┌────────
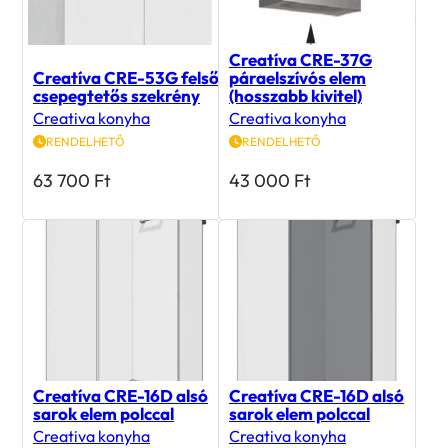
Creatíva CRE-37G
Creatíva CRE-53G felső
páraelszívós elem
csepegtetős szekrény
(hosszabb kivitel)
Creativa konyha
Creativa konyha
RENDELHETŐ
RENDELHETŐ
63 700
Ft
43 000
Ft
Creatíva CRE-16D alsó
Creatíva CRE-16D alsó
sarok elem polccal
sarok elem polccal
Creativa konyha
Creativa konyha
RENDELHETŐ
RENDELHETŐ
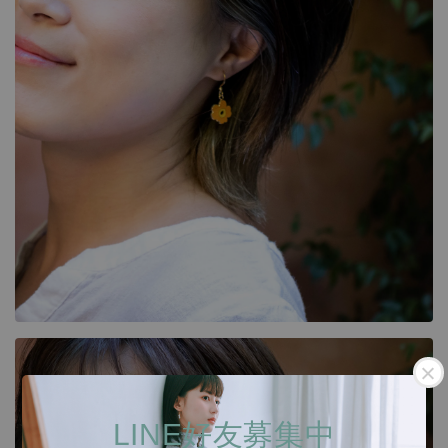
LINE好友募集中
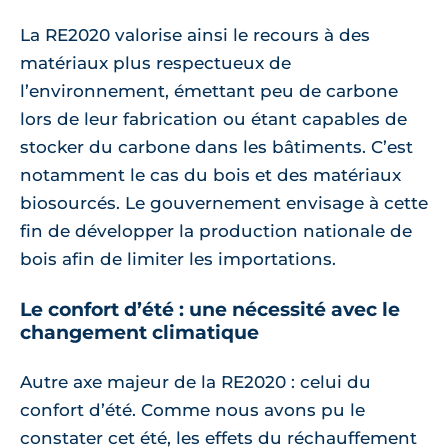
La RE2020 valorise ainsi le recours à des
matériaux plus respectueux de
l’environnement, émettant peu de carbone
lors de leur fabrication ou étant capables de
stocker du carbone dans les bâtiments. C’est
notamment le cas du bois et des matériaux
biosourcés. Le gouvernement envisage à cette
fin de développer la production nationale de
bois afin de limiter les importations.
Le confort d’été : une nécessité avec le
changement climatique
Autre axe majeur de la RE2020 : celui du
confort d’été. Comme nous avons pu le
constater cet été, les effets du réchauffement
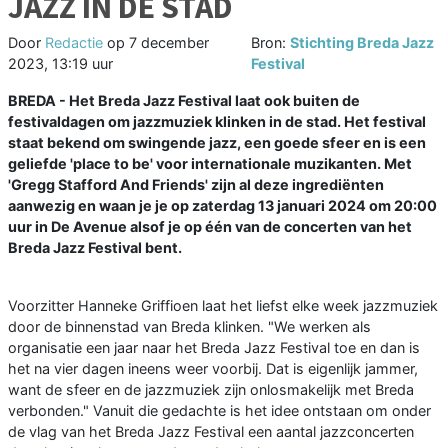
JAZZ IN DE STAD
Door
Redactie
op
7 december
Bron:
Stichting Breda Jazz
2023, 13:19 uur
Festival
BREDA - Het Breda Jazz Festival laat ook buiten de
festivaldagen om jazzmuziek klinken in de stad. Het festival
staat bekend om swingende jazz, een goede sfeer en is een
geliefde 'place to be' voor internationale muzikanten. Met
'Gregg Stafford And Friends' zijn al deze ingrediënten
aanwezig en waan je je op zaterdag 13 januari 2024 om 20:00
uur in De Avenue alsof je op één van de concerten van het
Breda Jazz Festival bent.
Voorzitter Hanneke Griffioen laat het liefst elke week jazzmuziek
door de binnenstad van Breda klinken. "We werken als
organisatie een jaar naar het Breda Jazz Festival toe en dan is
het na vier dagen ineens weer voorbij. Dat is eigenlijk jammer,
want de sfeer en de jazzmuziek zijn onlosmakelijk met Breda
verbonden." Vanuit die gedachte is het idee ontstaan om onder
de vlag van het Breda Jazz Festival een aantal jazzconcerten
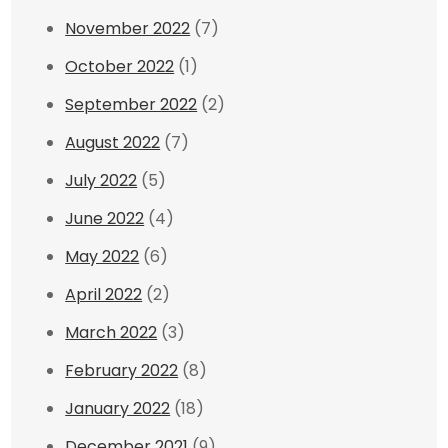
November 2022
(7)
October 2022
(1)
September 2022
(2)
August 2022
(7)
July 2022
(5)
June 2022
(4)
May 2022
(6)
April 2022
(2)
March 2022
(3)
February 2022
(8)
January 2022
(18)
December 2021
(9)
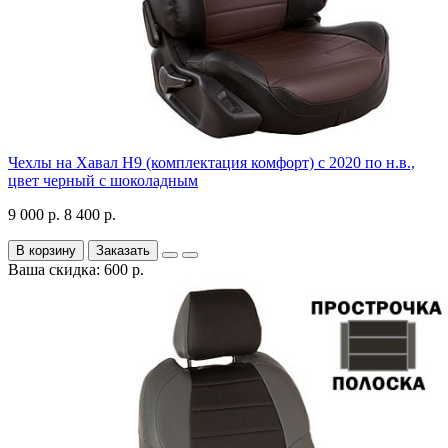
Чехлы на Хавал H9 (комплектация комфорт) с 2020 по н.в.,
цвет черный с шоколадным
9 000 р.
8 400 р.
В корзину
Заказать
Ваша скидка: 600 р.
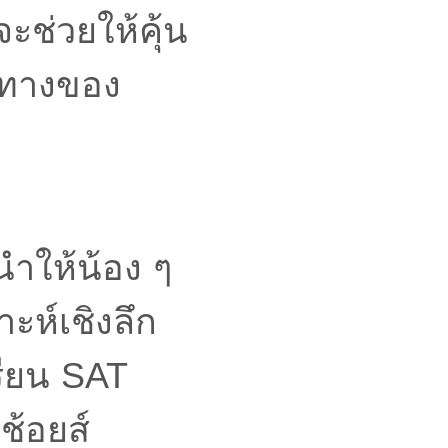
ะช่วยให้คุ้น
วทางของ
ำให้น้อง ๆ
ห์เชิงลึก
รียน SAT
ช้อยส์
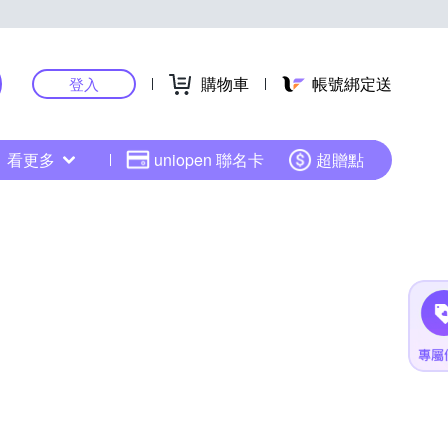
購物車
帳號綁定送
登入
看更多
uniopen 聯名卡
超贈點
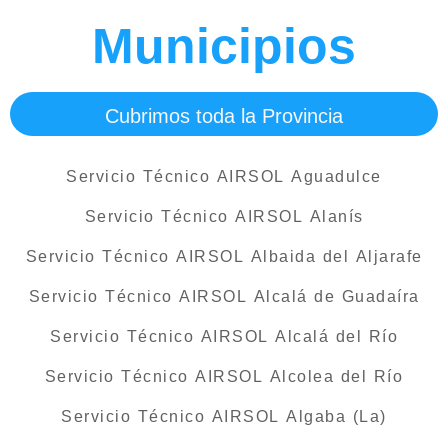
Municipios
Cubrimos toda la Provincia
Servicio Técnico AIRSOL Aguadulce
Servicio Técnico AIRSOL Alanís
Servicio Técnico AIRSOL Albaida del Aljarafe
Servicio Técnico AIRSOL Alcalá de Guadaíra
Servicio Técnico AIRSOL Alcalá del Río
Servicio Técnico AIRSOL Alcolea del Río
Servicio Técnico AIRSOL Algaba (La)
└────────
What is needed is a word-for-word repeat of every line from the line with "Voorzitter Hanneke Griffioen" to the end of the entries above; leave out the pictures.

Voorzitter Hanneke Griffioen laat het liefst elke week jazzmuziek
door de binnenstad van Breda klinken. "We werken als
organisatie een jaar naar het Breda Jazz Festival toe en dan is
het na vier dagen ineens weer voorbij. Dat is eigenlijk jammer,
want de sfeer en de jazzmuziek zijn onlosmakelijk met Breda
verbonden." Vanuit die gedachte is het idee ontstaan om onder
de vlag van het Breda Jazz Festival een aantal jazzconcerten
November 2022
(7)
October 2022
(1)
September 2022
(2)
August 2022
(7)
July 2022
(5)
June 2022
(4)
May 2022
(6)
April 2022
(2)
March 2022
(3)
February 2022
(8)
January 2022
(18)
December 2021
(9)
Чехлы на Хавал H9 (комплектация комфорт) с 2020 по н.в.,
цвет черный с шоколадным
9 000 р.
8 400 р.
В корзину
Заказать
Ваша скидка: 600 р.
ะช่วยให้คุ้น
วทางของ
ำให้น้อง ๆ
ห์เชิงลึก
รียน SAT
ช้อยส์
購物車
帳號綁定送
登入
看更多
uniopen 聯名卡
超贈點
Municipios
Cubrimos toda la Provincia
Servicio Técnico AIRSOL Aguadulce
Servicio Técnico AIRSOL Alanís
Servicio Técnico AIRSOL Albaida del Aljarafe
Servicio Técnico AIRSOL Alcalá de Guadaíra
Servicio Técnico AIRSOL Alcalá del Río
Servicio Técnico AIRSOL Alcolea del Río
Servicio Técnico AIRSOL Algaba (La)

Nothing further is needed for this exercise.